> [Task details]: Transcribe all of the data exactly. Omit the pictures.

> [Data supplied]:
----------------------------------------
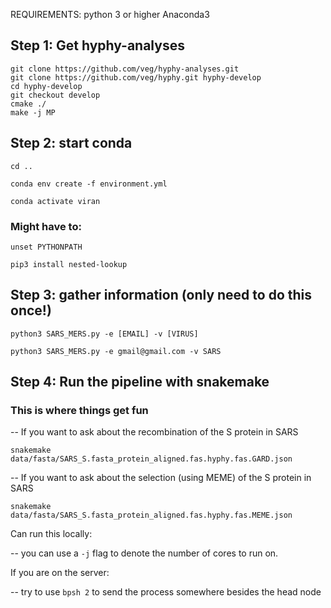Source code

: REQUIREMENTS:
python 3 or higher
Anaconda3

## Step 1: Get hyphy-analyses
```
git clone https://github.com/veg/hyphy-analyses.git
git clone https://github.com/veg/hyphy.git hyphy-develop
cd hyphy-develop
git checkout develop
cmake ./
make -j MP
```

## Step 2: start conda
```
cd ..

conda env create -f environment.yml

conda activate viran
```

### Might have to:
```
unset PYTHONPATH

pip3 install nested-lookup
```

## Step 3: gather information (only need to do this once!)
```
python3 SARS_MERS.py -e [EMAIL] -v [VIRUS]

python3 SARS_MERS.py -e gmail@gmail.com -v SARS
```


## Step 4: Run the pipeline with snakemake
### This is where things get fun
-- If you want to ask about the recombination of the S protein in SARS
```
snakemake data/fasta/SARS_S.fasta_protein_aligned.fas.hyphy.fas.GARD.json
```
-- If you want to ask about the selection (using MEME) of the S protein in SARS
```
snakemake data/fasta/SARS_S.fasta_protein_aligned.fas.hyphy.fas.MEME.json
```
Can run this locally:

-- you can use a ```-j``` flag to denote the number of cores to run on.

If you are on the server:

-- try to use ```bpsh 2``` to send the process somewhere besides the head node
----------------------------------------
> [Written solution]:
Source code

: REQUIREMENTS:
python 3 or higher
Anaconda3

## Step 1: Get hyphy-analyses
```
git clone https://github.com/veg/hyphy-analyses.git
git clone https://github.com/veg/hyphy.git hyphy-develop
cd hyphy-develop
git checkout develop
cmake ./
make -j MP
```

## Step 2: start conda
```
cd ..

conda env create -f environment.yml

conda activate viran
```

### Might have to:
```
unset PYTHONPATH

pip3 install nested-lookup
```

## Step 3: gather information (only need to do this once!)
```
python3 SARS_MERS.py -e [EMAIL] -v [VIRUS]

python3 SARS_MERS.py -e gmail@gmail.com -v SARS
```


## Step 4: Run the pipeline with snakemake
### This is where things get fun
-- If you want to ask about the recombination of the S protein in SARS
```
snakemake data/fasta/SARS_S.fasta_protein_aligned.fas.hyphy.fas.GARD.json
```
-- If you want to ask about the selection (using MEME) of the S protein in SARS
```
snakemake data/fasta/SARS_S.fasta_protein_aligned.fas.hyphy.fas.MEME.json
```
Can run this locally:

-- you can use a ```-j``` flag to denote the number of cores to run on.

If you are on the server:

-- try to use ```bpsh 2``` to send the process somewhere besides the head node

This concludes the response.